━━━━━ SOURCE TEXT ━━━━━

- David Crook in Madrid, 1937
- Born: 14 August 1910 London, England
- Died: 1 November 2000 (aged 90) Beijing, China
- Education: Columbia University (BA)
- Occupations: Author, spy, teacher
- Political party: Communist Party of Great Britain Chinese Communist Party
- Spouse: Isabel Brown ​(m. 1942)​
- Children: 3
- Allegiance: International Brigades
- Conflicts: Spanish Civil War

= David Crook =

British activist and spy (1910–2000)

David Crook (14 August 1910 – 1 November 2000) was a British communist who spent most of his life teaching in China. A committed Marxist from 1931, he joined the International Brigades to fight against the Spanish nationalists in the Spanish Civil War (1936–1939). After being wounded in combat, he was recruited by the NKVD, the Soviet secret police, and was sent to China during the Second Sino-Japanese War (1937–1945). There he met and married his wife, Isabel, a teacher and social activist. Following the Second World War and the Chinese Civil War, the couple stayed in China and taught English.

━━━━━ DATA PROVIDED ━━━━━

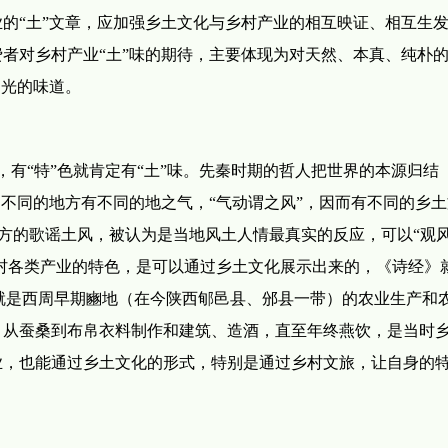
的“土”文章，应加强乡土文化与乡村产业的相互映证、相互生
者对乡村产业“土”味的期待，主要体现为对天然、本真、纯朴
阳光的味道。
”色，有“特”色就肯定有“土”味。先秦时期的哲人把世界的本源归结
：不同的地方有不同的地之气，“气动谓之风”，因而有不同的乡
同地方的歌谣土风，被认为是当地风土人情最真实的反应，可以“观
乡村各类产业的特色，是可以通过乡土文化展示出来的，《诗经》
的就是西周早期豳地（在今陕西郇邑县、邠县一带）的农业生产和
，从蚕桑到布帛衣料制作和建筑、造酒，直至年终燕饮，是当时
业，也能通过乡土文化的形式，特别是通过乡村文旅，让自身的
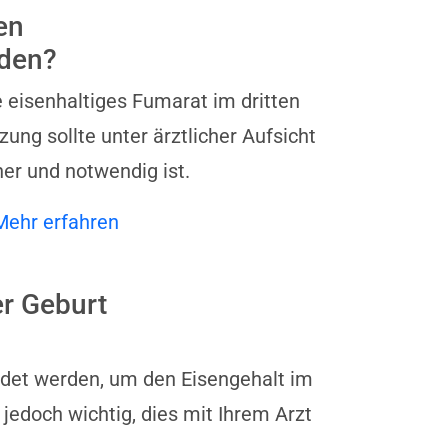
en
nden?
ie eisenhaltiges Fumarat im dritten
ng sollte unter ärztlicher Aufsicht
er und notwendig ist.
Mehr erfahren
er Geburt
ndet werden, um den Eisengehalt im
 jedoch wichtig, dies mit Ihrem Arzt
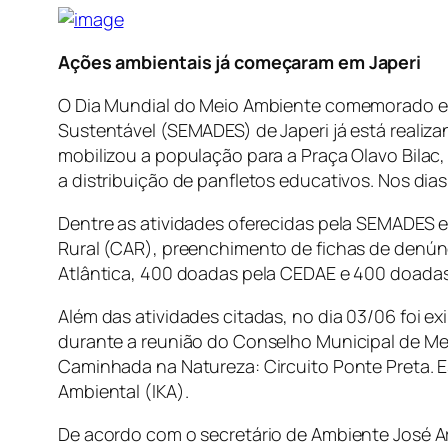
Ações ambientais já começaram em Japeri
O Dia Mundial do Meio Ambiente comemorado em
Sustentável (SEMADES) de Japeri já está reali
mobilizou a população para a Praça Olavo Bilac,
a distribuição de panfletos educativos. Nos dias 
Dentre as atividades oferecidas pela SEMADES e
Rural (CAR), preenchimento de fichas de denúnc
Atlântica, 400 doadas pela CEDAE e 400 doadas
Além das atividades citadas, no dia 03/06 foi e
durante a reunião do Conselho Municipal de Me
Caminhada na Natureza: Circuito Ponte Preta. Est
Ambiental (IKA).
De acordo com o secretário de Ambiente José A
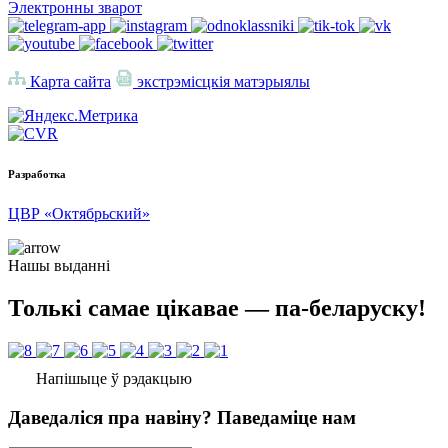
Электронны зварот
Карта сайта
экстрэмісцкія матэрыялы
Разработка
ЦВР «Октябрьский»
Нашы выданні
Толькі самае цікавае — па-беларуску!
Напішыце ў рэдакцыю
Даведаліся пра навіну? Паведаміце нам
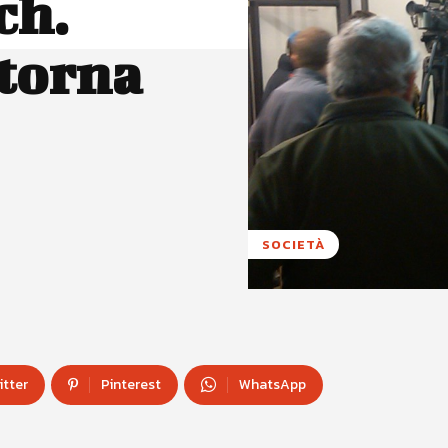
ch.
 torna
SOCIETÀ
itter
Pinterest
WhatsApp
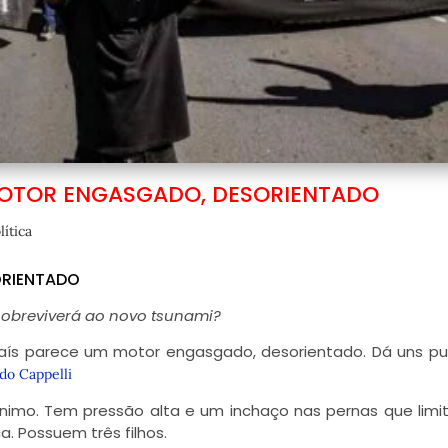
MOTOR ENGASGADO, DESORIENTADO
lítica
ORIENTADO
 sobreviverá ao novo tsunami?
aís parece um motor engasgado, desorientado. Dá uns pu
do Cappelli
imo. Tem pressão alta e um inchaço nas pernas que limi
. Possuem três filhos.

━━━━━

**EXERCISE GOAL:** From the David Crook text above, set down everything from "- David Crook" down to "and spy (1910–2000)", word for word.

**ANSWER TO THIS TASK:**
- David Crook in Madrid, 1937
- Born: 14 August 1910 London, England
- Died: 1 November 2000 (aged 90) Beijing, China
- Education: Columbia University (BA)
- Occupations: Author, spy, teacher
- Political party: Communist Party of Great Britain Chinese Communist Party
- Spouse: Isabel Brown ​(m. 1942)​
- Children: 3
- Allegiance: International Brigades
- Conflicts: Spanish Civil War

= David Crook =

British activist and spy (1910–2000)